The day I was born, sweats nervously thickening on my father’s skins

while he was waiting for mom’s labor.

Next to him was an altar carved from woods with crimson veins, nesting fresh incense released smoke as soft as silk, and a branch of marigold darkened in a blushing vase. ‘A life that lasts for thousand years’ is how Vietnamese named those dawning petals, a gesture of sincerity to the realms of spirits during offering ceremonies. The chubby ceramic figures, which were supposed to personify for wealth and fortunes, in the cruel heat looked like milky cubes of melting ice.

I took my first breath outside my mother’s wombs when summer peaked in waterfalls of flame. My father muttered my name, translated as a day of golden sun’ almost as an unconscious warning to himself and perhaps to me, too. To fly is to love, but how high is too high? How close is too close to the sun? How hot is too hot before the wax melts and the feathers are taken away by the breeze, one by one?

But maybe that’s why I’ve also accustomed to seeing the phantom of oceans in men.

To leap and shatter myself when I dive into their arms. To sail seven seas only to look for a shore, begging for the depths and vastness of a man being a man to consume me.

When I wake up from the nightmares of my father killing himself, I’d spend hours thinking about how lonely he is. Loving me to death for 21 years without fully reconcile to his father. Marrying the love of his life for 23 years without being fully understood. Maybe that’s why I’m ashamed of love all those years ago, thinking that I can only love with my fists,

when in reality my hands want to press both sides of his face, to steady him, to not let him go. To even hum a lullaby. ‘If my man was fightin’ some unholy war / I would be behind him’. I can stretch the notes just like Amy Winehouse, the way one would sing for the beginning of their bitter finale.

Because

look

my hands are stained with his blood, too. It isn’t just my grandfather, my mom, but also me. I’ve sin like all the children before, to take and take until their fathers can’t provide any longer.

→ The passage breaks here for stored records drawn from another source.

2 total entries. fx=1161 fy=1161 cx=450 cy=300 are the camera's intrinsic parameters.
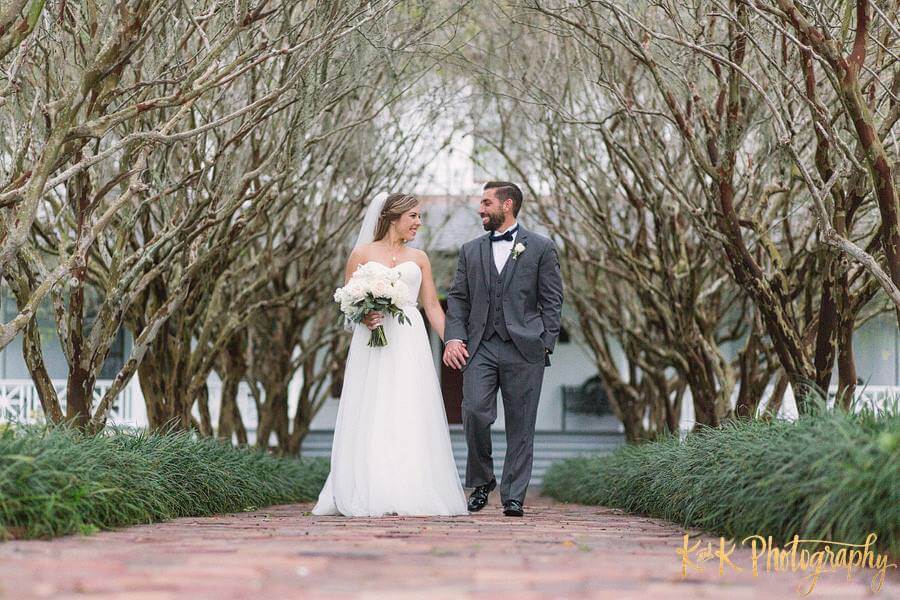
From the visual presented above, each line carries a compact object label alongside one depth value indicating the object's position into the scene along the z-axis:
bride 8.34
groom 8.15
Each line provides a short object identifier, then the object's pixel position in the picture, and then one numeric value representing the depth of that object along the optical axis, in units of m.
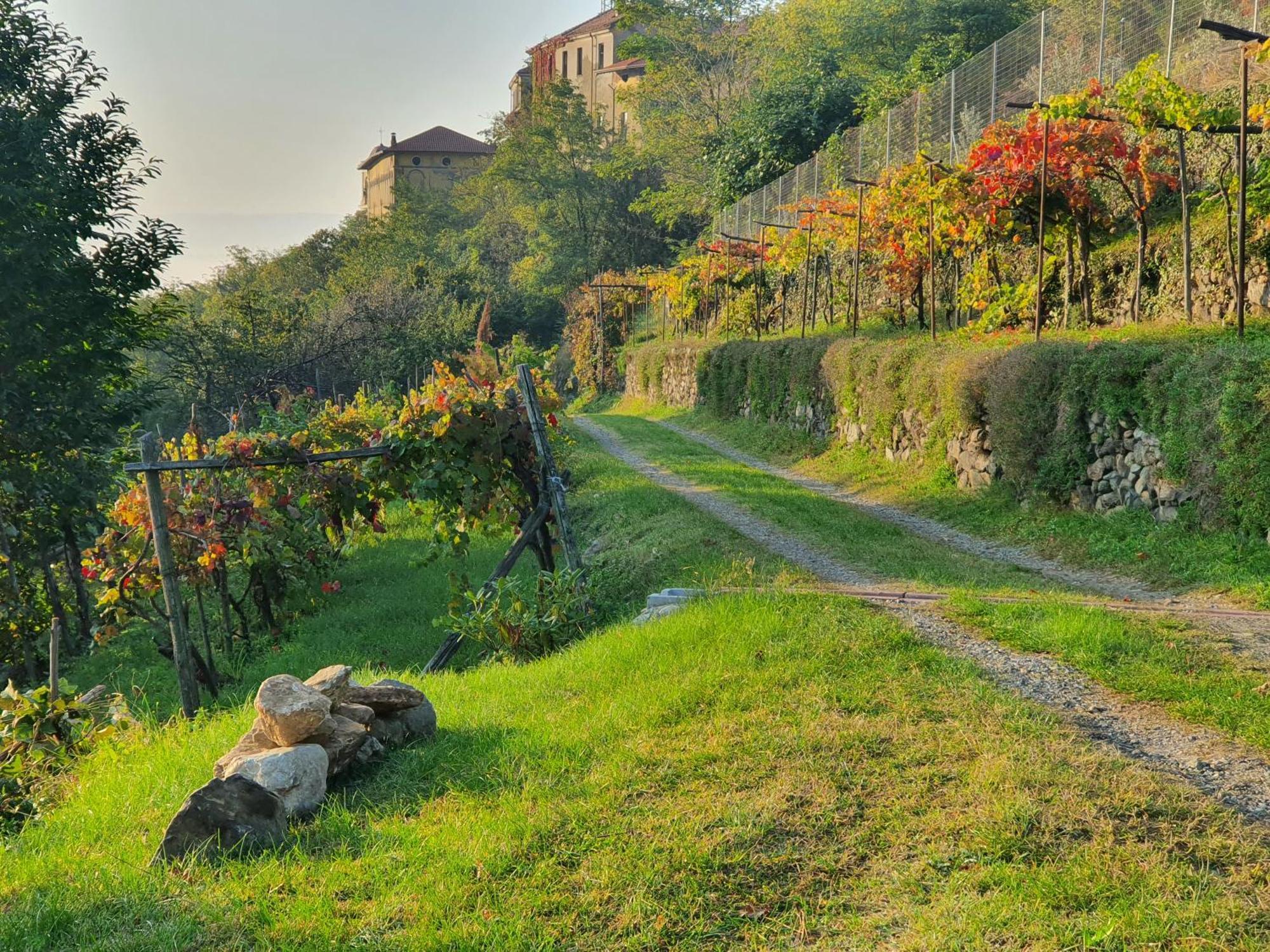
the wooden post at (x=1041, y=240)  11.91
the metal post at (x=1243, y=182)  8.88
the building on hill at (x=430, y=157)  81.12
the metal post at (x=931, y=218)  14.43
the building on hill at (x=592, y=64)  67.00
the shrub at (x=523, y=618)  7.80
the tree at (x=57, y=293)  11.71
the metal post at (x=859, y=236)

I’ve drained him before knowing how greedy guilt is.

I sniff for men with open wounds and come crawling for the first batch of blood and save them since I can’t save my own father. I fall for men who can fix anything but themselves. Because isn’t that how we instruct language to frame love as? An expression of risks and heights

‘to fall in and out of love’

instead of inquiries and depths. Like flipping a coin into the air and waiting for the bang on the hard surface, head for yes and tail also for yes.

When I wake up from those nightmares, I desperately want to text him ‘I love you’. After all, my mom is no stranger to messages like this from me in the middle of the night. But I’m still ashamed of love, I suppose, especially when the receiver from the other end is a man.

So, one time I typed in ‘daddy, please be careful’ and sent him. I guessed he had to read between the lines after all because this is the only acceptable form to say I love you in Vietnamese, from a boy to a man.

But this is the closest to a happy ending in real life; my escape has somewhat succeeded, and my father’s sacrifices have somewhat paid off: Though constraint in my mother tongue, in English and an English-speaking country, I can be fluid enough to slip through the cracks and learn how to truly fly. So, it shall be my choice of a superpower: the ability to write, to articulate, to express myself on paper. Something that springs naturally from me like a fountain, easy as a thirst. Just like love, writing to me is a mechanism to survive.

Because to write is to give yourself a second chance, move forward, continue, or start again. To write is to love, to fly, to live, to die. To break free in a way that my father has always wanted but never know how to. To write is to hold a man

whose civil war has both devised and ruined me

in the cusp of my palms, and make peace with the fact that

sometimes a boy is too much and sometimes he’s never enough.